━━━ Fragmento ━━━
El daño económico, incluso cuando no provocó pérdida
de vidas, fue grave en muchos lugares. La pérdida de su Imperio puso fin a la
fuente de la gran riqueza pública de Atenas, con sus extraordinarios programas
de construcción del siglo V. La depredación sobre la agricultura requirió de
muchos años para su recuperación. No sólo Megara, sino las islas del Egeo
fueron sometidas a frecuentes incursiones. Corinto, Megara y Sición, los Estados
del istmo para los que el comercio era vital, fueron apartados del comercio con
el Egeo por casi tres décadas, y durante la mayor parte de ese período su
comercio con el oeste fue severamente restringido. En muchas partes de Grecia,
especialmente en el Peloponeso, la pobreza fue tan severa que muchos hombres se
vieron obligados a ofrecerse como mercenarios, a menudo en ejércitos
extranjeros.
Dentro de las ciudades, los peligros y las asperezas
de la guerra contribuyeron a exacerbar el conflicto entre las facciones
existentes. Tucídides, Jenofonte, Diodoro y Plutarco hablan de las frecuentes
guerras civiles, cuyos horrores se convirtieron en algo habitual, cuando
violentos y despiadados conflictos estallaron por doquier entre demócratas y
oligarcas. La ira, la frustración y el deseo de venganza se incrementaron a
medida que la guerra se alargaba, y dieron paso a una progresión de atrocidades
sin precedentes o no conocidas del todo antes de esa época.
Incluso los poderosos lazos familiares y los más
sagrados preceptos religiosos sucumbieron a la presión de esta larga guerra.
Sus terribles efectos alentaron la puesta en duda de los valores tradicionales
en los que se basaba la sociedad griega clásica y, al final, provocaron una
división de la sociedad. Algunos reaccionaron rechazando toda clase de fe en
favor de una racionalidad escéptica o, incluso, cínica, mientras que otros
intentaban regresar a una piedad más arcaica y menos racional.
La derrota de Atenas en la guerra supuso también un
golpe para las perspectivas democráticas de otras ciudades griegas. La
influencia de los sistemas políticos en poblaciones exteriores está
estrechamente conectada con su éxito en la guerra. La constitución democrática
de una Atenas poderosa y victoriosa actuó como un imán y un modelo para otros,
incluso en el propio Peloponeso. La derrota de Atenas en la guerra contra
Esparta fue tomada como una prueba del carácter inadecuado de sus sistemas
políticos; los fracasos atenienses fueron entendidos como equivocaciones del
régimen democrático; los errores y los infortunios corrientes fueron juzgados
como consecuencias peculiares de la democracia. La victoria espartana sobre la
coalición democrática en Mantinea (418) fue el punto de inflexión en el
desarrollo político de Grecia hacia la oligarquía más que a la democracia, y la
derrota final de Atenas reforzó esa tendencia.
━━━ Información mostrada ━━━
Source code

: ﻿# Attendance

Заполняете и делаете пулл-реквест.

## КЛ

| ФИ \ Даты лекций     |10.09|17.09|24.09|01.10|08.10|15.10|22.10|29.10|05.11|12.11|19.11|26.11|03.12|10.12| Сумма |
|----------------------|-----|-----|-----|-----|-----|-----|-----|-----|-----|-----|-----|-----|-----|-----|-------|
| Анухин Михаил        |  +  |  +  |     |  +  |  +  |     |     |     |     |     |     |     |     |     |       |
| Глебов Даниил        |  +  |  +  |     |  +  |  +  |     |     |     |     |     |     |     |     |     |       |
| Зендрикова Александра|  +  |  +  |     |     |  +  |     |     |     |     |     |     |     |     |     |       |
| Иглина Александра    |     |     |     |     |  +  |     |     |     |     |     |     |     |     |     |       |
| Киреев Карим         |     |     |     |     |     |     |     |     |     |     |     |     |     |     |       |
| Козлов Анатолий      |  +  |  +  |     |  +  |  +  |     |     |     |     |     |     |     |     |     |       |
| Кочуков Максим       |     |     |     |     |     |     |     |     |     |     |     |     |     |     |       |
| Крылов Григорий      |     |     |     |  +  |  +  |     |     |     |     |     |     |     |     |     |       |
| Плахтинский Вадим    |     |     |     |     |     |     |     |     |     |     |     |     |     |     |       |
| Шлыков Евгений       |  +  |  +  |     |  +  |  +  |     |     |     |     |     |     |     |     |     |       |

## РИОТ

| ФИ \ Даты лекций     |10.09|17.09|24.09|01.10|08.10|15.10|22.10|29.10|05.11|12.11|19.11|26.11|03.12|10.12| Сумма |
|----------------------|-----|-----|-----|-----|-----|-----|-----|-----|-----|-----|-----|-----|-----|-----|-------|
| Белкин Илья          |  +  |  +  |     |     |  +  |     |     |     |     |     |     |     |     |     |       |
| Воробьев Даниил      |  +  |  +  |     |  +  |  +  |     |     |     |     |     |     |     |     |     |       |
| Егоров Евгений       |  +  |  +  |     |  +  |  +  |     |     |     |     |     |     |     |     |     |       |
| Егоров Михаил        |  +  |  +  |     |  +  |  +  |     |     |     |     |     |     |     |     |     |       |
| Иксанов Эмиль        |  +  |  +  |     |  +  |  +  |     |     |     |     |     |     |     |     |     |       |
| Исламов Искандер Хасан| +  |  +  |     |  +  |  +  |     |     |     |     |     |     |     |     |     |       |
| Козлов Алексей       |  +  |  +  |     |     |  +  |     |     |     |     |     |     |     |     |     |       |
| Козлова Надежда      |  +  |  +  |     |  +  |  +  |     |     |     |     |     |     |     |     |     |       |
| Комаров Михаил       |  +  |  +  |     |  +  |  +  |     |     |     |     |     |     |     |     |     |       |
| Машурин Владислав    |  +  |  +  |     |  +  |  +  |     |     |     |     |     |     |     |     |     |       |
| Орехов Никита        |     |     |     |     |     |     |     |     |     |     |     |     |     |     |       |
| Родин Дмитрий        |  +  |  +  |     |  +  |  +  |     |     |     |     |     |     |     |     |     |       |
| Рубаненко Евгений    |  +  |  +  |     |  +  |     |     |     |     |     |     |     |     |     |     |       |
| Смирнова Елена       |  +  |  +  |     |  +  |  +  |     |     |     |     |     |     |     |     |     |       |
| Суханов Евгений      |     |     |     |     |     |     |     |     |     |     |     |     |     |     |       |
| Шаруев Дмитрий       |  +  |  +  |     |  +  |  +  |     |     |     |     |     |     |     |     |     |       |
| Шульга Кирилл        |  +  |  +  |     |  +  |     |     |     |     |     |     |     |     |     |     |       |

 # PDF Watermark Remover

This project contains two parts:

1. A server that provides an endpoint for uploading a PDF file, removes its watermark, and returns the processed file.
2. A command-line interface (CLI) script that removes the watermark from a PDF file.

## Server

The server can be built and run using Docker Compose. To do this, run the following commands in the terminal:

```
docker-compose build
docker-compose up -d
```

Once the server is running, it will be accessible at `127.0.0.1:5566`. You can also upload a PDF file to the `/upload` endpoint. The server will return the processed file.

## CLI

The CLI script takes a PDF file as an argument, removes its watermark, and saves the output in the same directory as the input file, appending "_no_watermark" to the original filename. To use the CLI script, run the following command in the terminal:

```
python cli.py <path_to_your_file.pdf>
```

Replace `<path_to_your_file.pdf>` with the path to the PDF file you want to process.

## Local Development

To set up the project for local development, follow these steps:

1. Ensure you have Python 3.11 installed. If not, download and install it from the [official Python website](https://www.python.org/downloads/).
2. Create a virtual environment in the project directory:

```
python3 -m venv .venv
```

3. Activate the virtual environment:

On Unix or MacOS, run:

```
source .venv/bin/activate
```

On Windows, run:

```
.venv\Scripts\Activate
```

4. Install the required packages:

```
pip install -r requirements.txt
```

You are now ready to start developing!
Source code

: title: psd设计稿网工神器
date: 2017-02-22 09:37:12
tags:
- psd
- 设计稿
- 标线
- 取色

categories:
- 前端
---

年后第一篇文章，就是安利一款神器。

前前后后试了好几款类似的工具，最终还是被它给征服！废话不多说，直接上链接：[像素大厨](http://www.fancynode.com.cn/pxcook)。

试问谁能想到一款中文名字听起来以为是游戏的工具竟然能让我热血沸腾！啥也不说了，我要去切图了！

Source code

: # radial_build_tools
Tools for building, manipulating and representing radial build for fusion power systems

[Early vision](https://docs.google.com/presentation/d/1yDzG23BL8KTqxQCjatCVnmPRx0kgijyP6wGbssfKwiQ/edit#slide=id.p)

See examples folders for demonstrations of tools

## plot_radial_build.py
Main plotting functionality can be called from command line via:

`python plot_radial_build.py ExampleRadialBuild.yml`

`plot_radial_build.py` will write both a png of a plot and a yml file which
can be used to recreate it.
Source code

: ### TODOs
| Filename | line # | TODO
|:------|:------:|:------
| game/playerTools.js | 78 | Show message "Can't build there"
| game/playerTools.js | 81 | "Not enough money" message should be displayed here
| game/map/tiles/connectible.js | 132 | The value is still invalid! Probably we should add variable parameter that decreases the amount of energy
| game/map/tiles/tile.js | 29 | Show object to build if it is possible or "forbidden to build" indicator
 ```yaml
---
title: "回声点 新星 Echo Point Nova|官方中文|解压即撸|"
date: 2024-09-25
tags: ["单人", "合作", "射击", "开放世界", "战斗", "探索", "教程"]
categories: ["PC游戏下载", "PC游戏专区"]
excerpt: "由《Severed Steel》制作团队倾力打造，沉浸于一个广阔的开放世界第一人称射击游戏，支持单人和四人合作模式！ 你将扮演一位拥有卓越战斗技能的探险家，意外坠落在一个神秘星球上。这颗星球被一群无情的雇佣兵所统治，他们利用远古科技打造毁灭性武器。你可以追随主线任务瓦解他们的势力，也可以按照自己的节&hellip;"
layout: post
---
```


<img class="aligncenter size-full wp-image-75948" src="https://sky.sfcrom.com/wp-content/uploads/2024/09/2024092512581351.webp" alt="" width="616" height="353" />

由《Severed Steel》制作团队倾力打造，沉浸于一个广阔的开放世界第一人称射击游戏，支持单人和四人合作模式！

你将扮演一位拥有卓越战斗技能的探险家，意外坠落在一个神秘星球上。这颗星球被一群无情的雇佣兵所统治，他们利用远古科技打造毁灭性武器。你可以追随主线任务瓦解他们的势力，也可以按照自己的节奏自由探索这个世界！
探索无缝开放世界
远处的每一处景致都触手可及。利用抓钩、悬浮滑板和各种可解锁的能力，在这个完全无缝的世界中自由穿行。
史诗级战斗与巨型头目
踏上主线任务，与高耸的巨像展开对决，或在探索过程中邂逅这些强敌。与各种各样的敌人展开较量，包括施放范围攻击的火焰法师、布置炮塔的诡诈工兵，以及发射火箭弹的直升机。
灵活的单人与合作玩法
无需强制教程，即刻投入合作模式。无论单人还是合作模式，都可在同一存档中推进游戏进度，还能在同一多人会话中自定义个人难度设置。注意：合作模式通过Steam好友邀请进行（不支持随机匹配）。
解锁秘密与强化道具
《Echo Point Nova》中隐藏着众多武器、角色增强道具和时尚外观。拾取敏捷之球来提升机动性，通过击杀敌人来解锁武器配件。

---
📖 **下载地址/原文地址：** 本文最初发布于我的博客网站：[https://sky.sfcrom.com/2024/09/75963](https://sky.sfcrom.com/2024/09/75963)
━━━
▶ Instrucciones de la tarea
Por favor, retome el fragmento sobre las consecuencias de la guerra entre Atenas y Esparta y continúelo a partir de su última oración.

▶ Resultado del ejercicio
A pesar de su resultado aparentemente decisivo, la
guerra no estableció un equilibrio de poder que reemplazara la inestabilidad
que había caracterizado el final de las Guerras Médicas. No creó un nuevo orden
que trajera una paz general durante una o más generaciones. Por el contrario,
la victoria de Esparta sobre Atenas trajo sólo un predominio temporal de la
influencia espartana que iba más allá de sus capacidades. A los espartanos les
faltaban los recursos humanos, materiales y políticos para conservar el Imperio
que habían ganado, o incluso para controlar durante mucho tiempo los
acontecimientos que pudieran ocurrir fuera del Peloponeso. Sus intentos de
conseguirlo sólo trajeron división y debilidad a su propio Estado y al resto de
Grecia.
El acuerdo del 404 no fue, finalmente, ni una «paz
púnica» que destruyera el poder ateniense con carácter permanente, ni un
acuerdo moderado y negociado cuyo propósito fuera apaciguar enconados
sentimientos. Aún más, Atenas tenía una fortaleza real y potencial más grande
de lo que parecía en el momento de su derrota, por lo que era cuestión de
tiempo que su poder se reafirmara. Tan pronto como se vieron libres, los
atenienses empezaron a planear la recuperación de su Imperio, de su poder y de
su gloria, así como la resistencia a la hegemonía espartana sobre otros Estados
griegos. En el 404, Atenas fue desarmada pero no apaciguada, y para mantenerla
desarmada se requeriría un grado de fuerza, compromiso, cooperación y unidad de
propósito que no poseían las potencias victoriosas. La ambición tebana había
ido creciendo hasta el punto de pedir la paridad con los Estados líderes y, más
tarde, la hegemonía. Los vanos intentos de Esparta por dominar Grecia
provocaron una debilidad que pronto puso fin a la dominación de los griegos y
los sometió al control de extranjeros, primero a las intervenciones de Persia,
y después a su conquista por Macedonia.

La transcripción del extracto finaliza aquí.